Jenny Powell: Ambassador for Good Old Fashioned Values

Just been watching a spot of Loose Women whilst eating my burp-tastic cheese, onion and cucumber sandwich. For those who actually have to go to work during the day, Loose Women is a strange kind of all-women panel show, during which various semi-famous women discuss the issues of the day, proferring their opinions in a manner intended to give the impression of ladies having a chitter chatter round the kitchen table over coffee. Today's show featured, amongst others, Jenny Powell as a guest opinionator. Well, what an odious hag she turned out to be. I knew she was thick thanks to Brass Eye, but thanks to Loose Women I now also know she's thick *and* bigoted. Among the various gems that the professional Grinning Gameshow Glamour Gal (stroke Wrestler) had to offer was the follwing information:
  • Her daughter plays with dinosaurs so she's far too manly and Jenny's worried about her ("why doesn't she want to play with dolls?")
  • Only men should be plumbers or mechanics and only women or gay men can be hairdressers.
  • Female sports presenters should shut up and start presenting home crafts shows. At one point she said "When I see them, I'm like 'yeah, alright love, stop pretending you know about football'".
  • Jenny Powell worked hard to get to where she is, so Rebecca Loos shouldn't keep showing people her tits (Jenny herself prefers to pose in disgusting bras)
  • Television presenters are "talented".

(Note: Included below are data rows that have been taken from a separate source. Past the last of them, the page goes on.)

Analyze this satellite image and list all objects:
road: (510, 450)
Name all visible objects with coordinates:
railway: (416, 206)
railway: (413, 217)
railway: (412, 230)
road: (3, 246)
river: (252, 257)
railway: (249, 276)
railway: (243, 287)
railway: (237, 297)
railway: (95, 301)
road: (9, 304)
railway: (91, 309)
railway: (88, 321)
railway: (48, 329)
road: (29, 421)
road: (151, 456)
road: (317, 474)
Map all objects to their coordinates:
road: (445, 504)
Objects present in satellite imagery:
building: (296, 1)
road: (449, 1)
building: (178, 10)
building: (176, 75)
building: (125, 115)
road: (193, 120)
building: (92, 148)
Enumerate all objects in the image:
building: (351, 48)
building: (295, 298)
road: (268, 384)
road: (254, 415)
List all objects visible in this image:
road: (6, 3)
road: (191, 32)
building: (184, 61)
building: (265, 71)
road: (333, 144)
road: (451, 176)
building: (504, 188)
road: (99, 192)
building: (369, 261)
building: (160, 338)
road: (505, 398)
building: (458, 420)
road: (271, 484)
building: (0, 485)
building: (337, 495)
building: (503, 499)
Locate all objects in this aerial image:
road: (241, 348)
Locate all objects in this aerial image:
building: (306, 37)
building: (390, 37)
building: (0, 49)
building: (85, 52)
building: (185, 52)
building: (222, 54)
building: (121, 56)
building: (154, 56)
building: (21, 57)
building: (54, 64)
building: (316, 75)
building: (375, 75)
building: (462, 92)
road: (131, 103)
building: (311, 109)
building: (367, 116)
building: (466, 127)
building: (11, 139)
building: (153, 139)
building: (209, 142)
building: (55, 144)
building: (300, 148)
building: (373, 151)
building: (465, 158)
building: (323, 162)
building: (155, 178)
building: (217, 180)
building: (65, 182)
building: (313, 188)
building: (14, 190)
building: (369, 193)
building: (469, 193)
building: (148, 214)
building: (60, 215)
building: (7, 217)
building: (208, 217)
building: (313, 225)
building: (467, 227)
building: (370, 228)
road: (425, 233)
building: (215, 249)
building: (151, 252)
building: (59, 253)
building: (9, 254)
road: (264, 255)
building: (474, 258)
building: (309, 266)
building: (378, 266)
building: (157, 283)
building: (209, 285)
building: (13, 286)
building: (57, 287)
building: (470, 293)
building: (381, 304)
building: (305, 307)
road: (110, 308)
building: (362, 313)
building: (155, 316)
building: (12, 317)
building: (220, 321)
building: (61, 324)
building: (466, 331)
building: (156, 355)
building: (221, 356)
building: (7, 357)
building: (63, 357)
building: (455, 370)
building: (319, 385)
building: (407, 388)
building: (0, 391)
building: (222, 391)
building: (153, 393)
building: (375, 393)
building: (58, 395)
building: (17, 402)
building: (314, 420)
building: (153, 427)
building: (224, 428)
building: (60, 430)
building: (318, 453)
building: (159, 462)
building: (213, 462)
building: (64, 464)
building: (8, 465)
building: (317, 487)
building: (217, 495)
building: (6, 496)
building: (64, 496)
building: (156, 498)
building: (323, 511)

It was the last one that proved the final straw for me. I don't mind people making money out of saying things on television, but for god's sake don't try to tell me that your celebrity is any more valid or worthwhile than a woman who once wanked off a pig (insert the John Leslie punchline here). I'm not about to turn on the sisterhood by implying that when Jenny says she "worked hard" she really means "got a lot of bruises on my knees", but there's no way on this earth that Jenny has made a living out of any particular talent - other than a knack for gurning on cue and keeping her nails the same length. She's not witty, she's not intelligent, she's not even enthused with an irresistably contageous joie de vivre or a fiery passion. She's a fat, balding, narrow minded, over-opinionate, poorly educated, lager swilling fascist cunningly disguised in the body of a female celebrity wrestler. Or maybe I'm just losing perspective because I haven't left the flat for 2 days.